# 6,000 lbs of food 1/10th of an acre.



## RevWC (Mar 28, 2011)

Note the clay pot watering system..


----------



## CrackbottomLouis (May 20, 2012)

Nicely done with their property. Hope they can hang on to it if a really bad situation comes along.


----------



## RevWC (Mar 28, 2011)

CrackbottomLouis said:


> Nicely done with their property. Hope they can hang on to it if a really bad situation comes along.


In LA? I doubt it...


----------



## jnrdesertrats (Jul 3, 2010)

That is pretty cool. I am way surprised the city isn't up thier butts about animals, zoning and resale crap.


----------



## cantinawest (Nov 9, 2011)

*Great examples of how to do it*

I've been following this family's endeavors for a few years now and I'm glad to see that they are still going strong.
Very innovative and great ingenuity.

I would love to get to that level.
I'm a work in progress though.


----------



## NavaBoer (Dec 5, 2013)

That is my dream life.
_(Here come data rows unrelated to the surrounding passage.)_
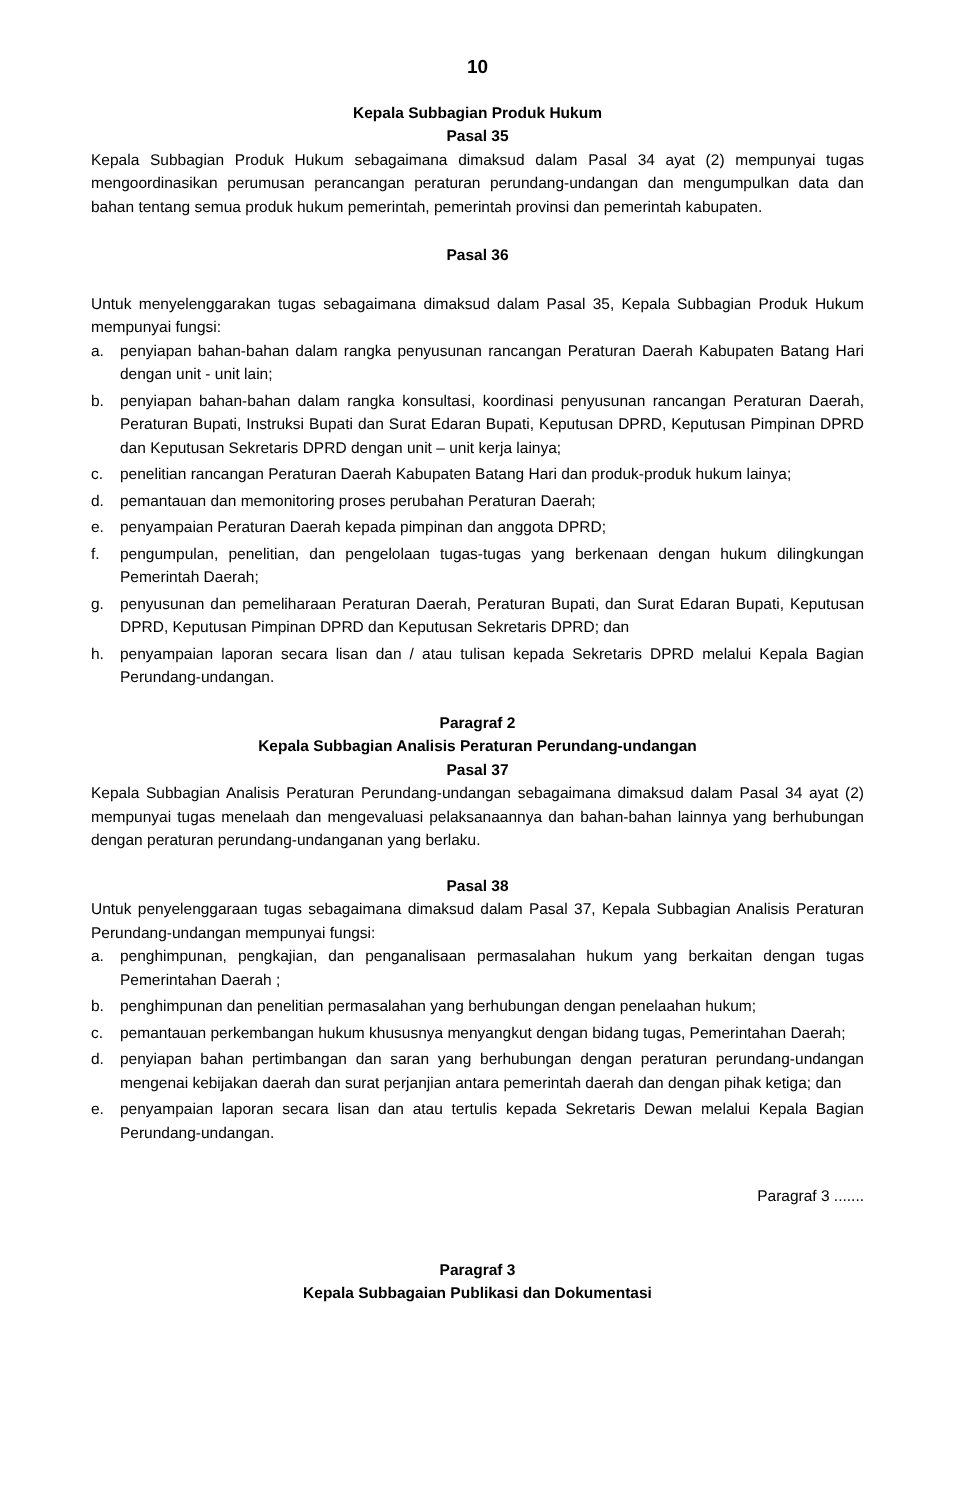10
Kepala Subbagian Produk Hukum
Pasal 35
Kepala Subbagian Produk Hukum sebagaimana dimaksud dalam Pasal 34 ayat (2) mempunyai tugas mengoordinasikan perumusan perancangan peraturan perundang-undangan dan mengumpulkan data dan bahan tentang semua produk hukum pemerintah, pemerintah provinsi dan pemerintah kabupaten.
Pasal 36
Untuk menyelenggarakan tugas sebagaimana dimaksud dalam Pasal 35, Kepala Subbagian Produk Hukum mempunyai fungsi:
a. penyiapan bahan-bahan dalam rangka penyusunan rancangan Peraturan Daerah Kabupaten Batang Hari dengan unit - unit lain;
b. penyiapan bahan-bahan dalam rangka konsultasi, koordinasi penyusunan rancangan Peraturan Daerah, Peraturan Bupati, Instruksi Bupati dan Surat Edaran Bupati, Keputusan DPRD, Keputusan Pimpinan DPRD dan Keputusan Sekretaris DPRD dengan unit – unit kerja lainya;
c. penelitian rancangan Peraturan Daerah Kabupaten Batang Hari dan produk-produk hukum lainya;
d. pemantauan dan memonitoring proses perubahan Peraturan Daerah;
e. penyampaian Peraturan Daerah kepada pimpinan dan anggota DPRD;
f. pengumpulan, penelitian, dan pengelolaan tugas-tugas yang berkenaan dengan hukum dilingkungan Pemerintah Daerah;
g. penyusunan dan pemeliharaan Peraturan Daerah, Peraturan Bupati, dan Surat Edaran Bupati, Keputusan DPRD, Keputusan Pimpinan DPRD dan Keputusan Sekretaris DPRD; dan
h. penyampaian laporan secara lisan dan / atau tulisan kepada Sekretaris DPRD melalui Kepala Bagian Perundang-undangan.
Paragraf 2
Kepala Subbagian Analisis Peraturan Perundang-undangan
Pasal 37
Kepala Subbagian Analisis Peraturan Perundang-undangan sebagaimana dimaksud dalam Pasal 34 ayat (2) mempunyai tugas menelaah dan mengevaluasi pelaksanaannya dan bahan-bahan lainnya yang berhubungan dengan peraturan perundang-undanganan yang berlaku.
Pasal 38
Untuk penyelenggaraan tugas sebagaimana dimaksud dalam Pasal 37, Kepala Subbagian Analisis Peraturan Perundang-undangan mempunyai fungsi:
a. penghimpunan, pengkajian, dan penganalisaan permasalahan hukum yang berkaitan dengan tugas Pemerintahan Daerah ;
b. penghimpunan dan penelitian permasalahan yang berhubungan dengan penelaahan hukum;
c. pemantauan perkembangan hukum khususnya menyangkut dengan bidang tugas, Pemerintahan Daerah;
d. penyiapan bahan pertimbangan dan saran yang berhubungan dengan peraturan perundang-undangan mengenai kebijakan daerah dan surat perjanjian antara pemerintah daerah dan dengan pihak ketiga; dan
e. penyampaian laporan secara lisan dan atau tertulis kepada Sekretaris Dewan melalui Kepala Bagian Perundang-undangan.
Paragraf 3 .......
Paragraf 3
Kepala Subbagaian Publikasi dan Dokumentasi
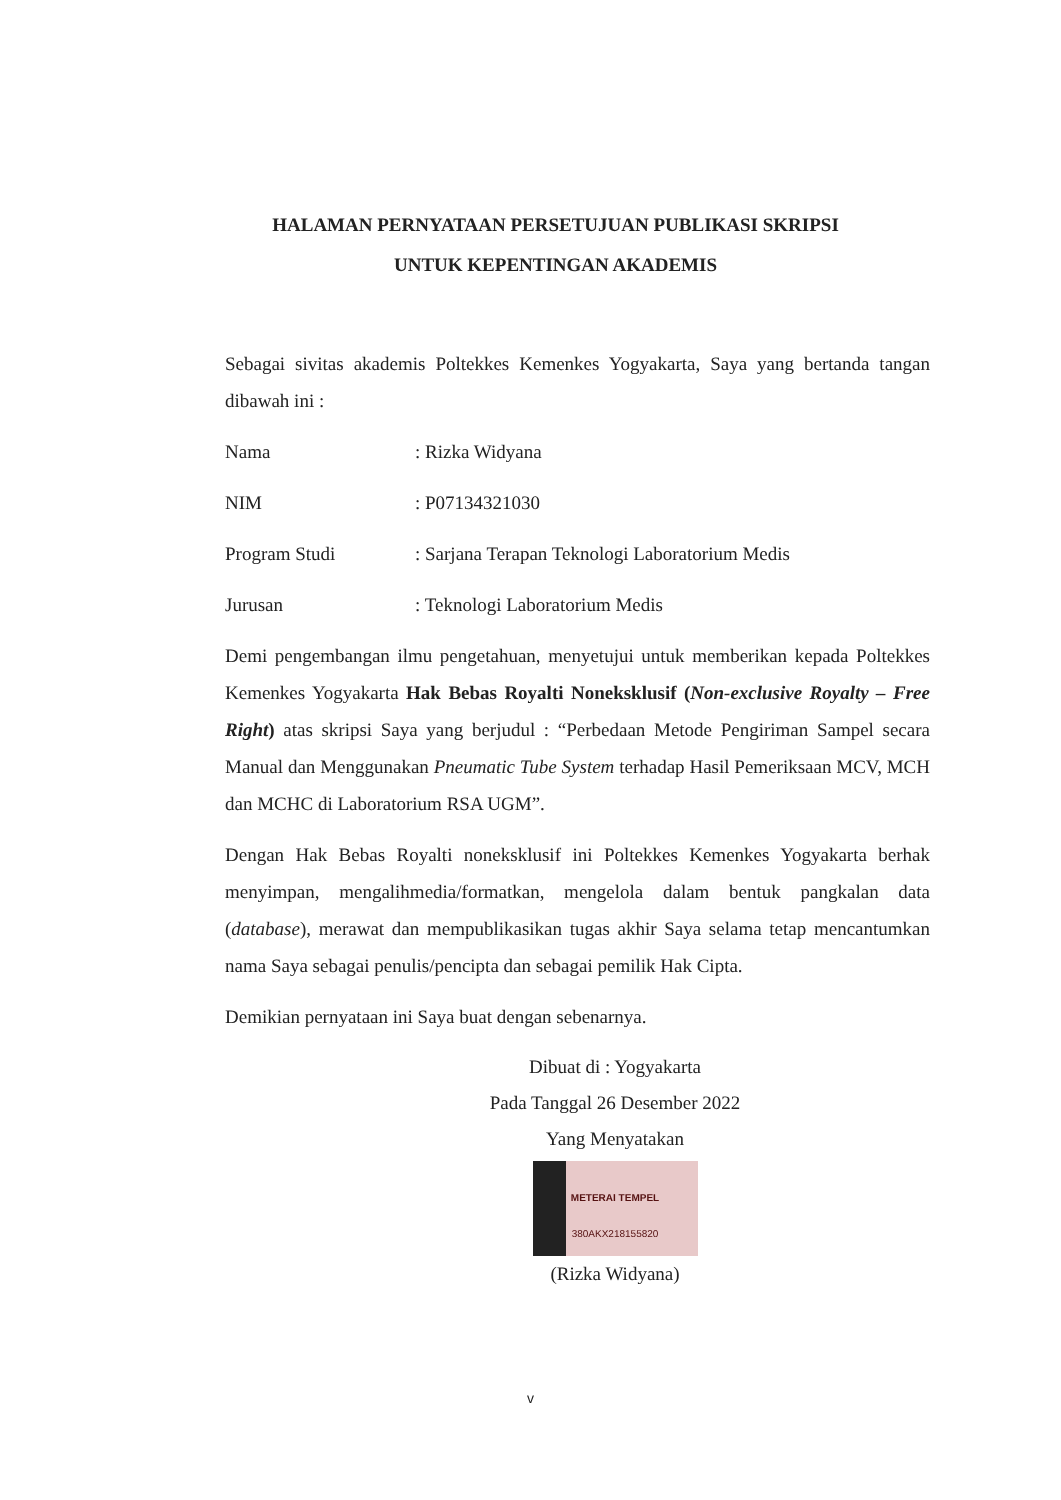HALAMAN PERNYATAAN PERSETUJUAN PUBLIKASI SKRIPSI
UNTUK KEPENTINGAN AKADEMIS
Sebagai sivitas akademis Poltekkes Kemenkes Yogyakarta, Saya yang bertanda tangan dibawah ini :
Nama: Rizka Widyana
NIM: P07134321030
Program Studi: Sarjana Terapan Teknologi Laboratorium Medis
Jurusan: Teknologi Laboratorium Medis
Demi pengembangan ilmu pengetahuan, menyetujui untuk memberikan kepada Poltekkes Kemenkes Yogyakarta Hak Bebas Royalti Noneksklusif (Non-exclusive Royalty – Free Right) atas skripsi Saya yang berjudul : “Perbedaan Metode Pengiriman Sampel secara Manual dan Menggunakan Pneumatic Tube System terhadap Hasil Pemeriksaan MCV, MCH dan MCHC di Laboratorium RSA UGM”.
Dengan Hak Bebas Royalti noneksklusif ini Poltekkes Kemenkes Yogyakarta berhak menyimpan, mengalihmedia/formatkan, mengelola dalam bentuk pangkalan data (database), merawat dan mempublikasikan tugas akhir Saya selama tetap mencantumkan nama Saya sebagai penulis/pencipta dan sebagai pemilik Hak Cipta.
Demikian pernyataan ini Saya buat dengan sebenarnya.
Dibuat di : Yogyakarta
Pada Tanggal 26 Desember 2022
Yang Menyatakan
METERAI TEMPEL
380AKX218155820
(Rizka Widyana)
v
Just not in an urban setting lol.

Thanks for posting

Sent from my iPhone using Survival Forum


----------



## RevWC (Mar 28, 2011)

Just guessing, the goats must be used for cheese, milk, and weed control...


----------



## NavaBoer (Dec 5, 2013)

Agreed. They are probably treated like pets. they are OBESE lol


Sent from my iPhone using Survival Forum


----------



## preppy (Oct 31, 2012)

I think that those are the dwarf Nigerian type of goats and they are quite short and round.


----------



## Enchant18 (Feb 21, 2012)

Beautifully efficient use of space. Those clay pots are a great but expensive idea.


----------



## Gians (Nov 8, 2012)

Truly amazing, I've been tearing out more lawn every evening, now I'm even more motivated. Great video, thanks for posting.


----------